Ramtha2 Jordanian medical volunteers assist Syrian patients.

 Tisneem Mbydeen—Sixth-year Jordanian medical student, working in psycho-social clinic

“From the psycho-social side, you’re getting PTSD, anxiety, trauma from losing family members. People are also severely financially disabled so they’re worried about this—you find the full spectrum of issues.

This may be surprising given the socio-economic status of people, but they recognize that psycho-sociology is an important part of their health, especially people from the rural areas. You find that this is one of the first things that they ask for. Some people come here just for that support.

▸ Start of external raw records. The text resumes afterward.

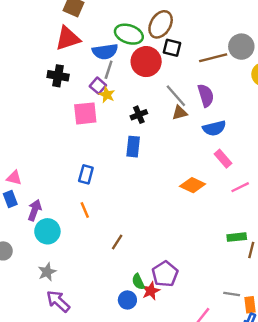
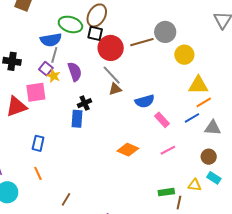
red triangle: (68, 38) -> (16, 107), moved
black square: (172, 48) -> (95, 33), moved
red circle: (146, 62) -> (111, 48), moved
purple semicircle: (206, 95) -> (75, 72), moved
black cross: (139, 115) -> (85, 103), moved
pink rectangle: (223, 159) -> (162, 120), moved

Many women have lost their husbands or have been abandoned.

People are in desperate need of everything. So providing them medicine for their chronic diseases like hypertension, diabetes, etc, is hugely important.”

Mouawia Nachawi—Syrian volunteer, translator 

“The organization has the experience now because it began three years ago. The doctors know what the patients need, what medicines they need to bring. That said, they still have problems. Even today they told me that the airport security took six bags of medicines…because the medicines came from the US.

The patients don’t care about whose treating them or from where the medicine comes.

Many of the patients think that they need to take with them the medicine now, even if they’re not sick at the moment, because they know they’ll need it later.

When you see injured people who can’t talk, who can’t see, I’ve seen things I don’t want to see—in one case, half the head was gone.”

Syrian male patient—asked to remain anonymous

“[I came today] primarily because of the experience of the physicians and the speed of access to medical services because of many doctors and good organization. On other days [when I go to a medical clinic] I may wait the entire day and still not see a doctor.”

Ramtha3 Dr. Humam Akbik distributes snacks to Syrian children.

Syrian female patient—45 years old, asked to remain anonymous

“For me the important thing [about today’s clinic as opposed to others] is its ability to see a large number of patients on the same day because there are so many doctors [in one place] and of all kinds of specialties.”